- **Exercise prompt**: In the forum thread about the rotten-egg smell in a fermenting batch, what original gravity does the first poster report at the start of the batch?

- **Supplied text**:
___

# Dragon Farts (Rhino Farts from DB)



## moothusala (May 13, 2014)

Ok so I've made up a 6 gallon batch of DB based on the recipe in the Recipes section. Started Saturday with an OG of 1.092 (other than the OG everything else is exact to the recipe). Pitched yeast Sunday at 72 degrees (room temp in my house), Monday OG down to 1.080 at 73 degrees. Stirred and pressed as directed. This AM (Tuesday) woke up to some god awful "Dragon Farts" (which put my attempt at apfelwein to shame) Based on what I've read here on the forums I added another dose of nutrients (just DAP I don't have ready access to the fancier Fermaid K/O) and stirred as much of the gas out of solution as I could with my drill mounted mix/stir.

11 hours later its still pumping out the stank  and I would prefer not to dump it but SWMBO is giving me death stares. (I have had this issue with Apfelwein as well as a cheap Paklab kit I tried, I have yet to make anything drinkable as I couldn't ever seem to get the stink out of those two and SWMBO's tolerance to my new hobby is slipping.) 

Can someone help me with my fart curse?


----------



## blackspanish777 (May 13, 2014)

Usually the rotten eggs smell is caused by stressed yeast. Did you follow the recipe exactly? My Chenin Blanc stunk like that for me when I didn't add enough yeast nutrient... I added 3 tsp I believe to a five gallon batch and it went away over night. 

Oh and I see this is your first post. Welcome!


----------



## Dale1978 (May 13, 2014)

The yeast strand you are using may be your issue. What brand and strand are you using. I use Lavin Ec1118 alot and also Red Star Cote Des Blancs alot. Some of my ferments smells like whatever fruit I am using and I have had a couple that did not smell as good.


----------



## moothusala (May 13, 2014)

I'm using Lavlin EC-1118.

I think the issue might lie in this: What do we mean by nutrient? I have some DAP (which I used as nutrient for the recipe addition as well as the 2tsp I added this morning) and I have some White Labs and Wyeast nutrient I use when making beer. Should I add some of that or is there a difference between beer and wine yeast nutrient wise? (I'll be getting Fermaid and GoFerm for future runs assuming the SWMBO doesn't put the breaks on things)

___

- **Recorded data**:

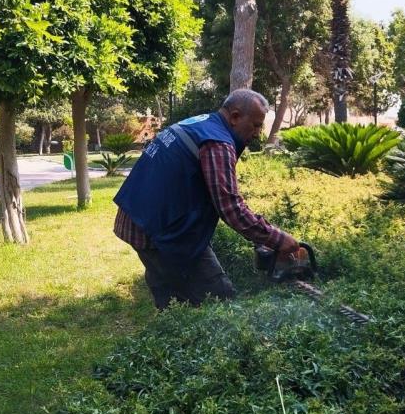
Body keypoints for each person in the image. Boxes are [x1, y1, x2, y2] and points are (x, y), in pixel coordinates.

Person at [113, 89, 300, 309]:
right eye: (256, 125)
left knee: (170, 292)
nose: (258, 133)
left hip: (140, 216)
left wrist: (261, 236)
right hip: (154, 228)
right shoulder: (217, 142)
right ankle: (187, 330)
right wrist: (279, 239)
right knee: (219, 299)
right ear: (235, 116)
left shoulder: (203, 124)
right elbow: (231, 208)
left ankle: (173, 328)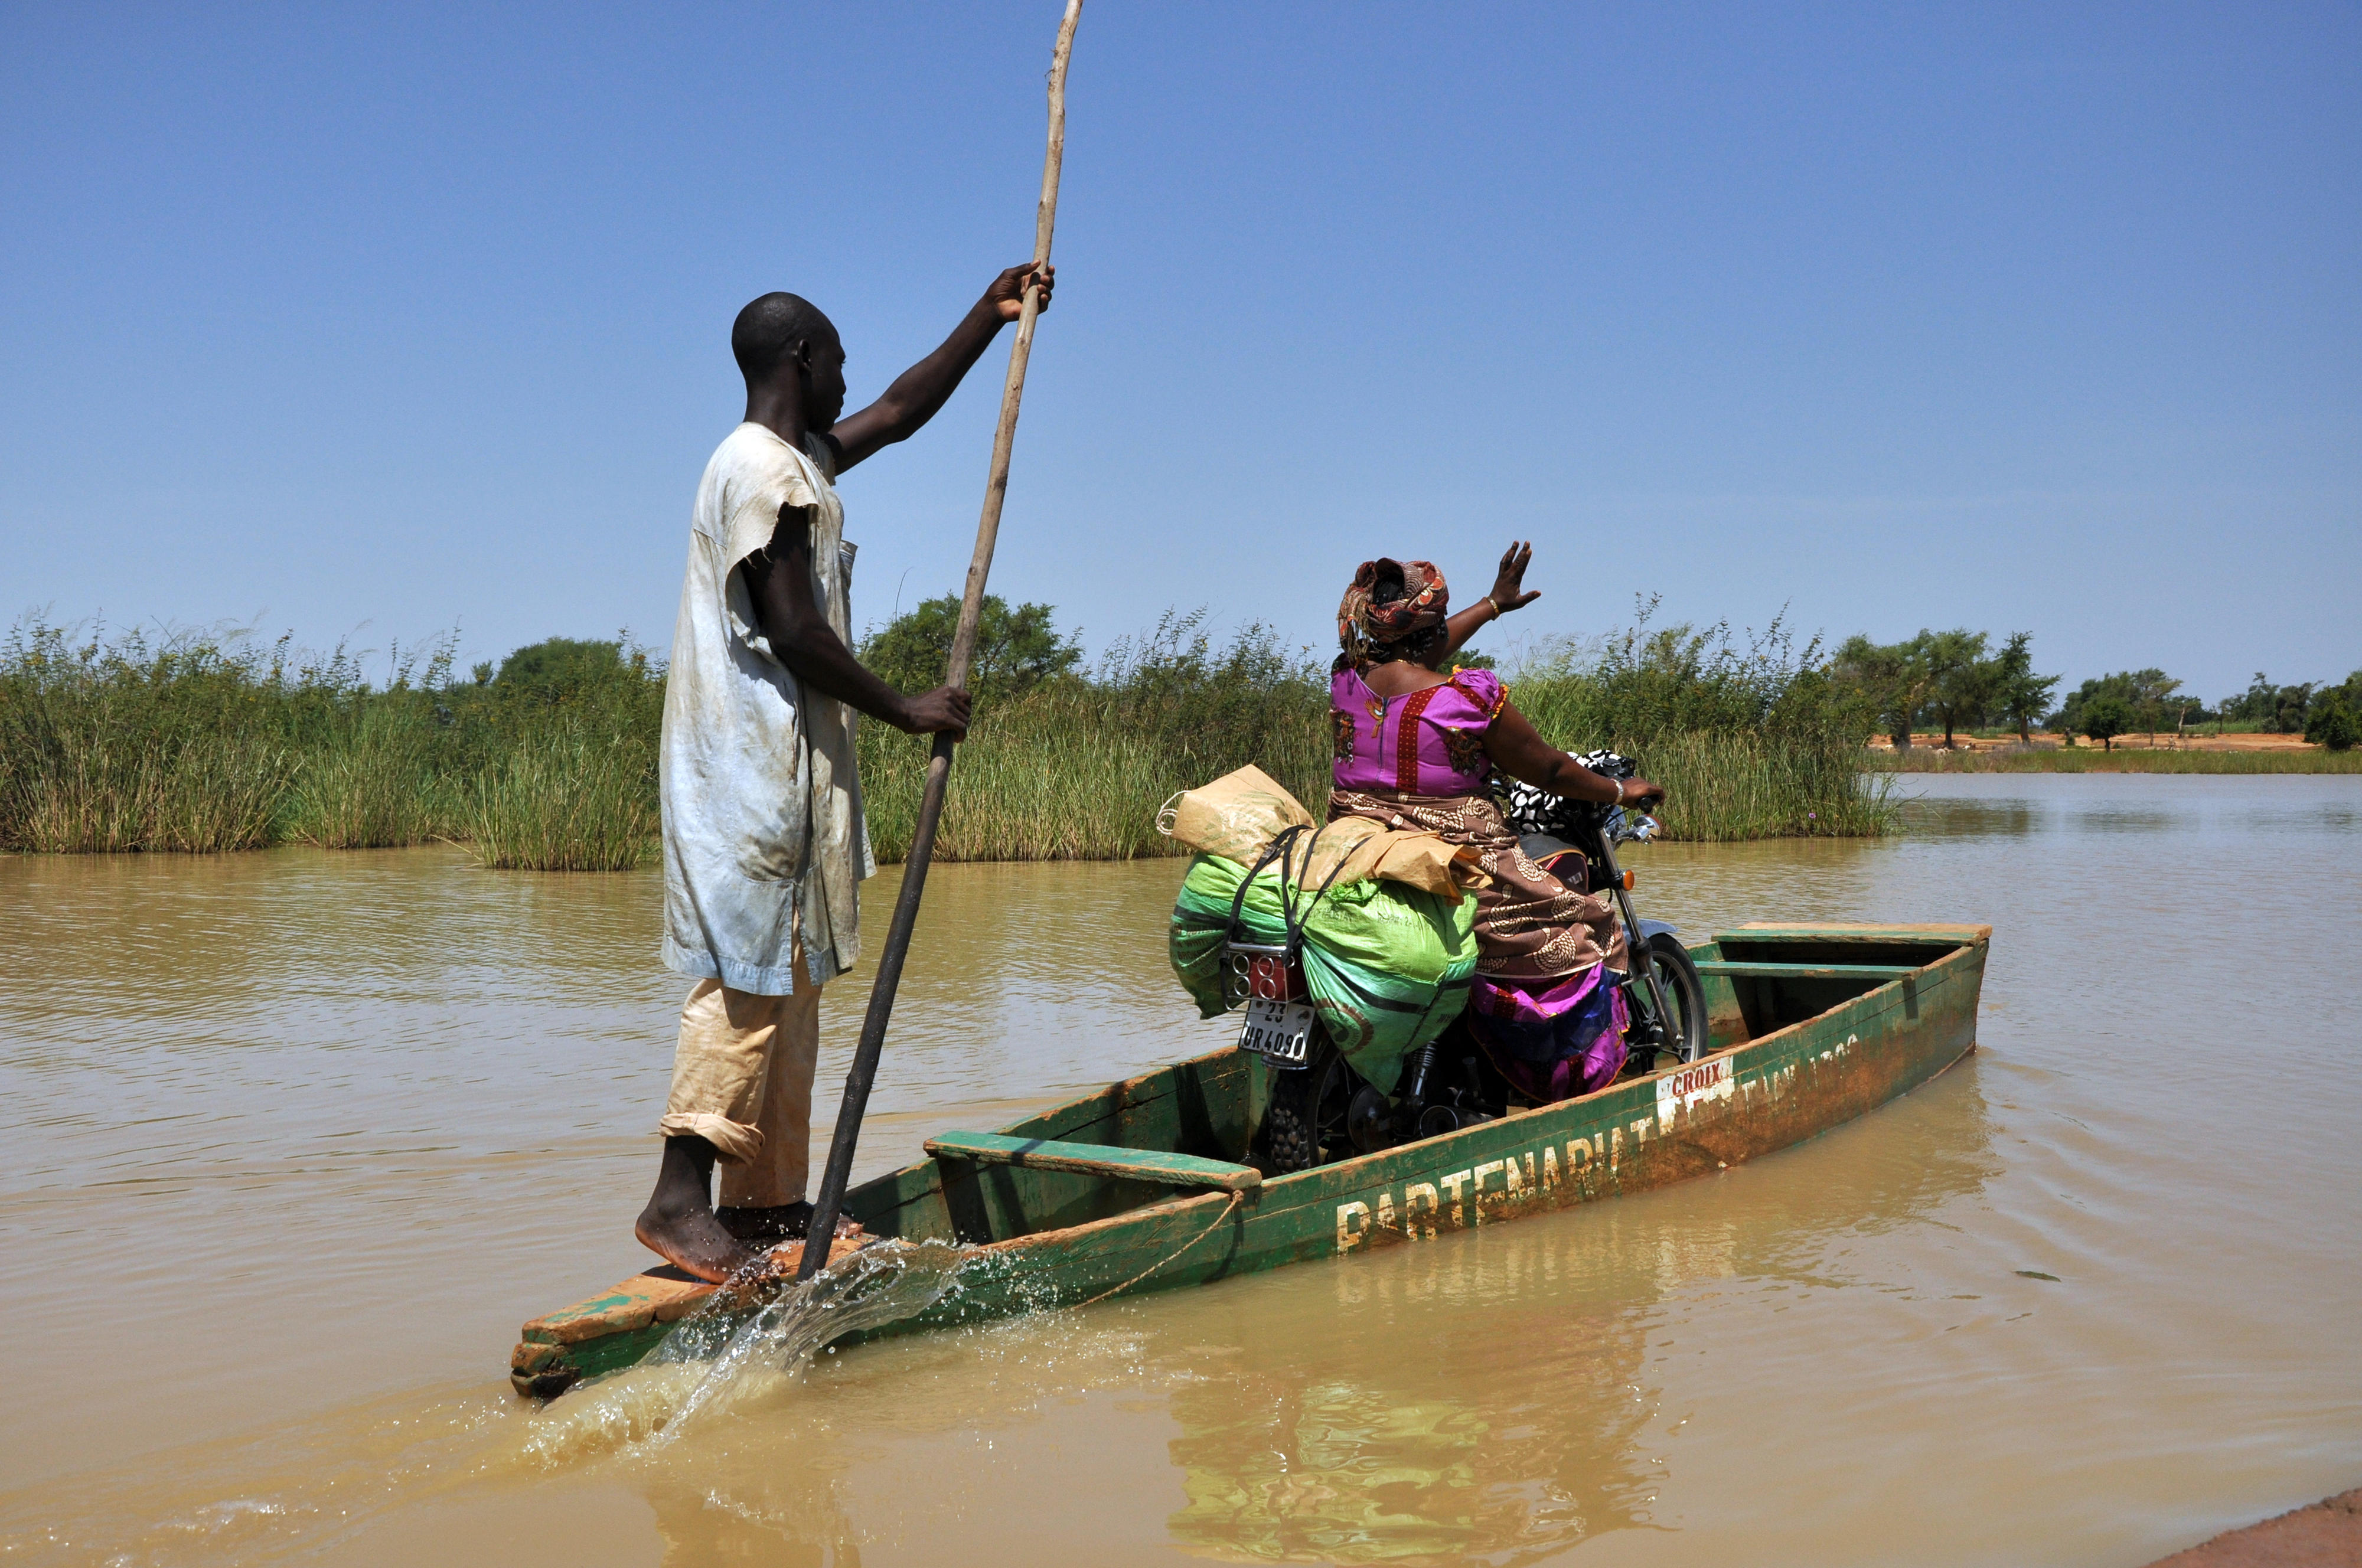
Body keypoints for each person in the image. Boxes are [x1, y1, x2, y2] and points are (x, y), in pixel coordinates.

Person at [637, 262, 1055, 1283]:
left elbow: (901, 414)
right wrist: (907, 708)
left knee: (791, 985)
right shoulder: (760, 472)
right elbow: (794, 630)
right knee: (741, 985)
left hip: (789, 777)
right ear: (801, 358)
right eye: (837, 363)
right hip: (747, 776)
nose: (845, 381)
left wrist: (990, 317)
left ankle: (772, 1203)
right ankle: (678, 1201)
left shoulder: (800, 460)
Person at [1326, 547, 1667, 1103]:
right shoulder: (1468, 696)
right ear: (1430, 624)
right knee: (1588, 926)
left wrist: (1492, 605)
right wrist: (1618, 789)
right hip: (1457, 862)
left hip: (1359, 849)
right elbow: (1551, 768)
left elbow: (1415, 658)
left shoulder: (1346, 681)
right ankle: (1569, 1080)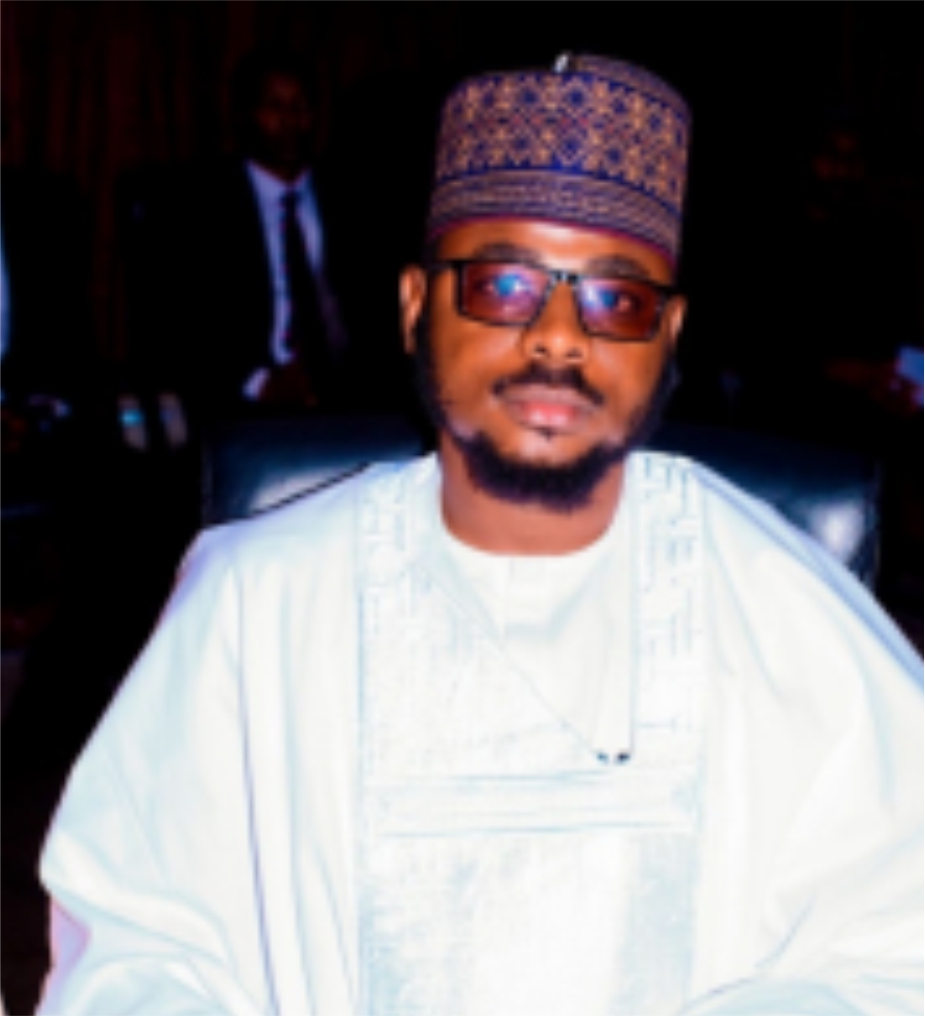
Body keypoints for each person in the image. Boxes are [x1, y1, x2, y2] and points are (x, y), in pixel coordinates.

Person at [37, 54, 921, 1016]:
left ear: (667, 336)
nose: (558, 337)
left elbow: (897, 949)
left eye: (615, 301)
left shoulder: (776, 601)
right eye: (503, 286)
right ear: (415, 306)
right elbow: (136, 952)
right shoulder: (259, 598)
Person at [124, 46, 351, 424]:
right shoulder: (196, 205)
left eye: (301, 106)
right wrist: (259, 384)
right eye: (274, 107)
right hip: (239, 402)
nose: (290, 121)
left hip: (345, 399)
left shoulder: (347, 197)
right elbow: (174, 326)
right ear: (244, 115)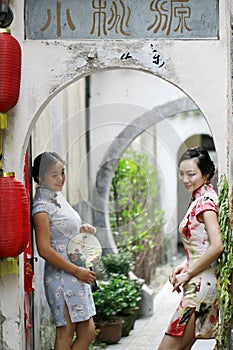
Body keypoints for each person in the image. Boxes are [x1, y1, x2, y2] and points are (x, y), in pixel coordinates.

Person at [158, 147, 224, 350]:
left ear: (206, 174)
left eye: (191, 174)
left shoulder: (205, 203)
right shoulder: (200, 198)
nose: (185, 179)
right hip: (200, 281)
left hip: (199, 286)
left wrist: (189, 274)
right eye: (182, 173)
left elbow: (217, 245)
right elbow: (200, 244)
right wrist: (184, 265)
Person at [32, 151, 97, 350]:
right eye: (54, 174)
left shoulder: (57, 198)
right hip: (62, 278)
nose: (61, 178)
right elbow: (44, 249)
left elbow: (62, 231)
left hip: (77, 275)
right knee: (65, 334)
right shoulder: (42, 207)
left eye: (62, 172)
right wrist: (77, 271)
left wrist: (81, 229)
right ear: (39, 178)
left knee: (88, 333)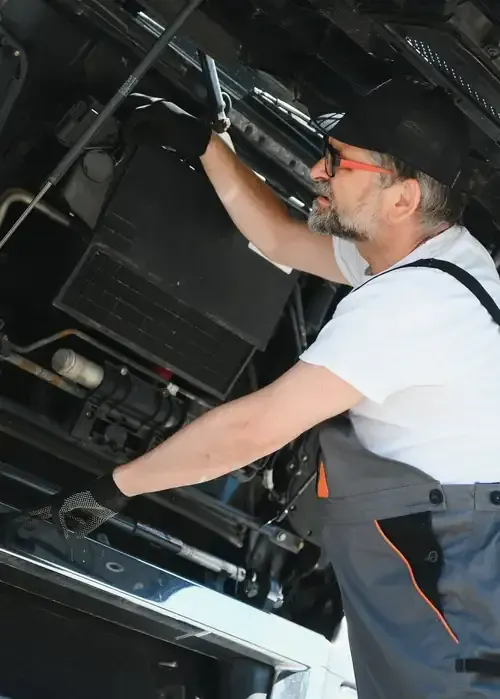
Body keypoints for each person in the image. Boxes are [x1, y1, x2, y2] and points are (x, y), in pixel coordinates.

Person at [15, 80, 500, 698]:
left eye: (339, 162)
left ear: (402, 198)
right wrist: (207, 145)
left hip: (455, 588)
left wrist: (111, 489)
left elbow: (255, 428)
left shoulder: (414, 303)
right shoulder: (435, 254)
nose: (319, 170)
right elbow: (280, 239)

___

- **Solution to this exercise**: 1.092